HESI RN
HESI RN Exit Exam 2023
1. A client with a history of hypertension is prescribed a beta-blocker. Which client statement indicates that further teaching is needed?
- A. ‘I will take my medication in the morning before breakfast.’
- B. ‘I should avoid eating foods high in potassium.’
- C. ‘I should change positions slowly to avoid dizziness.’
- D. ‘I should avoid abrupt discontinuation of the medication.’
Correct answer: B
Rationale: The correct answer is B: ‘I should avoid eating foods high in potassium.’ This statement indicates a misunderstanding as beta-blockers do not typically affect potassium levels. The other choices (A, C, and D) are all appropriate statements for a client prescribed a beta-blocker. Choice A shows understanding of the timing of medication administration, choice C addresses orthostatic hypotension concerns, and choice D highlights the importance of not abruptly stopping the medication to prevent adverse effects.
2. A client with end-stage renal disease (ESRD) is scheduled for hemodialysis.

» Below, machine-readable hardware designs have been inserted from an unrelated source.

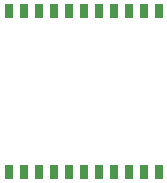
<source format=gbs>
G04*
G04 #@! TF.GenerationSoftware,Altium Limited,Altium Designer,20.0.1 (14)*
G04*
G04 Layer_Color=16711935*
%FSLAX44Y44*%
%MOMM*%
G71*
G01*
G75*
%ADD43R,0.8000X1.2000*%
D43*
X143500Y8250D02*
D03*
X130800D02*
D03*
X143500Y144250D02*
D03*
X130800D02*
D03*
X105400Y8250D02*
D03*
X118100D02*
D03*
X16500D02*
D03*
X29200D02*
D03*
X41900D02*
D03*
X54600D02*
D03*
X67300D02*
D03*
X80000D02*
D03*
X92700D02*
D03*
X118100Y144250D02*
D03*
X105400D02*
D03*
X92700D02*
D03*
X80000D02*
D03*
X67300D02*
D03*
X54600D02*
D03*
X41900D02*
D03*
X29200D02*
D03*
X16500D02*
D03*
M02*

</source>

Which laboratory value should be closely monitored before the procedure?
- A. Serum creatinine of 2.0 mg/dl
- B. Serum potassium of 5.5 mEq/L
- C. Serum calcium of 8.0 mg/dl
- D. Hemoglobin of 12 g/dl
Correct answer: B
Rationale: A serum potassium level of 5.5 mEq/L is concerning in a client with ESRD scheduled for hemodialysis as it indicates hyperkalemia, which can lead to serious cardiac complications. Hyperkalemia can be exacerbated during hemodialysis, making it crucial to closely monitor serum potassium levels before the procedure. Monitoring serum creatinine, serum calcium, or hemoglobin levels is important in managing ESRD but is not the immediate focus before hemodialysis. Therefore, option B is the correct choice.
3. The nurse is caring for a client with acute respiratory distress syndrome (ARDS) who is receiving mechanical ventilation. Which assessment finding requires immediate intervention?
- A. Oxygen saturation of 90%
- B. Respiratory rate of 28 breaths per minute
- C. Tidal volume of 300 ml
- D. Blood pressure of 110/70 mmHg
Correct answer: C
Rationale: The correct answer is C. A tidal volume of 300 ml is concerning in a client with ARDS on mechanical ventilation because it indicates hypoventilation, which can lead to inadequate gas exchange and worsening respiratory status. This finding requires immediate intervention to optimize ventilation and oxygenation. Options A, B, and D are not as critical in this scenario. An oxygen saturation of 90% may be acceptable depending on the client's baseline condition and the target range set by the healthcare provider. A respiratory rate of 28 breaths per minute is slightly elevated but may not be immediately alarming. A blood pressure of 110/70 mmHg is within normal limits and does not require urgent intervention.
4. While performing a skin inspection for a female adult client, the nurse observes a rash that is well circumscribed, has silvery scales and plaques, and is located on the elbows and knees. These assessment findings are likely to indicate which condition?
- A. Tinea corporis
- B. Herpes zoster
- C. Psoriasis
- D. Drug reaction
Correct answer: C
Rationale: The correct answer is C, Psoriasis. Psoriasis commonly presents with well-circumscribed, silvery scales and plaques, typically found on extensor surfaces like elbows and knees. Tinea corporis (A) presents as a circular rash, herpes zoster (B) presents as a painful rash following a dermatomal pattern, and drug reactions (D) have variable presentations not specific to elbows and knees with silvery scales and plaques.
5. A mother brings her 6-year-old child, who has just stepped on a rusty nail, to the pediatrician's office. Upon inspection, the nurse notes that the nail went through the shoe and pierced the bottom of the child's foot. Which action should the nurse implement first?
- A. Cleanse the foot with soap and water and apply an antibiotic ointment
- B. Provide teaching about the need for a tetanus booster within the next 72 hours.
- C. Have the mother check the child's temperature every 4 hours for the next 24 hours
- D. Transfer the child to the emergency department to receive a gamma globulin injection
Correct answer: A
Rationale: The correct first action for the nurse to implement is to cleanse the foot with soap and water and apply an antibiotic ointment to prevent infection. In cases of puncture wounds like stepping on a rusty nail, the immediate concern is to reduce the risk of infection. Providing teaching about the need for a tetanus booster within the next 72 hours is important as well, but it should come after the wound is cleansed. Checking the child's temperature and transferring to the emergency department for a gamma globulin injection are not the immediate priorities in this scenario.